Medical device giant Medtronic PLC has told investors that the company is ready to close the book on one of its biggest and longest-running legal headaches, involving the controversial back-surgery product Infuse.

Infuse includes a genetically engineered protein that causes bones to fuse rapidly after lower back pain surgery. Thousands of patients claim the chemical was used inappropriately, causing permanent, debilitating injuries. In a securities filing Tuesday, Minnesota-run Medtronic revealed that it has reached agreements to settle "substantially all" of the 6,000 actual and threatened Infuse lawsuits.

Medtronic did not release figures for the confidential settlements. The company reported that it set aside $300 million for all of its legal settlements in the fiscal year that ended in April, according to the Securities and Exchange Commission filing.

The company said it is cooperating with attorneys general in five states that have sent subpoenas and document requests for information on how Medtronic studied, marketed and sold Infuse. Late last year Medtronic set aside an undisclosed amount of money "in connection with" the inquiries from attorneys general in California, Illinois, Massachusetts, Oregon and Washington, the Tuesday SEC filing said.

"We continue to cooperate in the State AG inquiries and are hopeful an acceptable resolution can be reached," Medtronic spokesman Eric Epperson said via e-mail Wednesday. Spokespeople with each of the state offices declined to comment.

Medtronic had previously disclosed reaching settlements in more than 4,000 Infuse patient lawsuits. In December, a judge in St. Louis cleared the way for the first jury trial involving personal injuries allegedly caused by Infuse. Such a trial could have revealed thousands of pages of sealed internal documents that other plaintiffs could have used in their cases.

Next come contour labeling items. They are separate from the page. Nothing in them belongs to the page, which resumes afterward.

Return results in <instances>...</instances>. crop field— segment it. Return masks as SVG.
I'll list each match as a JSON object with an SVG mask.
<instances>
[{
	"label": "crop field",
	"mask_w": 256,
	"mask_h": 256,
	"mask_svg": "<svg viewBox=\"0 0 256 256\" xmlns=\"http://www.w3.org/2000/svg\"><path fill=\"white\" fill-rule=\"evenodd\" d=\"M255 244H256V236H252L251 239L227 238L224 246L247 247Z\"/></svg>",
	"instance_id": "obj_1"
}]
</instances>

Medtronic has always denied the allegations in lawsuits from patients, investors and employees-turned-whistleblowers who claimed over the years that Medtronic promoted sales of Infuse for surgeries that were never proven to be safe and effective uses of the chemical. The company says it strictly follows the law on promotion of medical devices, and it cannot control when doctors use it in unapproved ways, like in pediatric surgery.

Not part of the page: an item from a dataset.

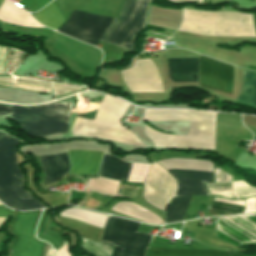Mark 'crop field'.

The so-called "off-label" use of medical devices is legal because the U.S. Food and Drug Administration regulates only products, not the practice of medicine. Many of the injured patients allege in their lawsuits that they found out about the use of Infuse only after their surgery ended with complications. Some say Medtronic sales reps were present in the operating rooms during their surgeries.

Infuse was approved in 2002 by the FDA for use in adults getting a relatively uncommon type of back surgery. Almost immediately after approval, doctors began widely using the product in ways that the FDA never evaluated for safety, according to statistics published in peer-reviewed journals.

In 2007, Medtronic compiled a database of more than 3,600 Infuse surgeries, the vast majority of which were off-label. The Star Tribune reported last year that more than 1,000 of the surgeries resulted in adverse events, which Medtronic did not report to the FDA for more than five years. The data included a pattern of injuries from a particularly risky off-label use of Infuse in neck surgery — a surgery that later prompted an FDA public warning.

Medtronic paid a $40 million settlement to the Justice Department in 2006 to resolve whistleblower allegations that it paid "kickbacks" to induce doctors to use its spine products. The company paid at least $85 million in a settlement to shareholders in 2012 to resolve allegations that it failed to reveal that most sales of Infuse were for off-label surgeries. In 2014, Medtronic said it paid $22 million to 950 injured Infuse patients. The company denied wrongdoing in each settlement.

The SEC filing on Tuesday did not reveal the exact amount of money Medtronic has agreed to pay for its remaining 6,000 Infuse patient cases. The filing says the company wrote off $300 million for "certain litigation charges" including the Infuse settlements in the fiscal year ended in April. That was up from $26 million in litigation charges booked in 2016.

Earlier Infuse settlements broke awards into tiers depending on the severity of the injury, with those who were most badly hurt collecting the largest amounts. The individual amounts received in personal injury cases are reduced by attorneys' contingencies that often range from 33 to 40 percent of the award, as well as insurance company "clawbacks" of money paid to cover surgeries.

Pat Beaudry of Apple Valley was left with chronic pain on his left side after getting Infuse during back surgery. Today he uses a cane and often cannot move his left leg. He says his left hand is numb. He still takes opioids daily. He will never be able to work again.

"My settlement was based on $27,000," Beaudry said Wednesday by phone. "By the time it was done, I got $2,200. ... I am so disappointed in the medical system, but also in the legal system."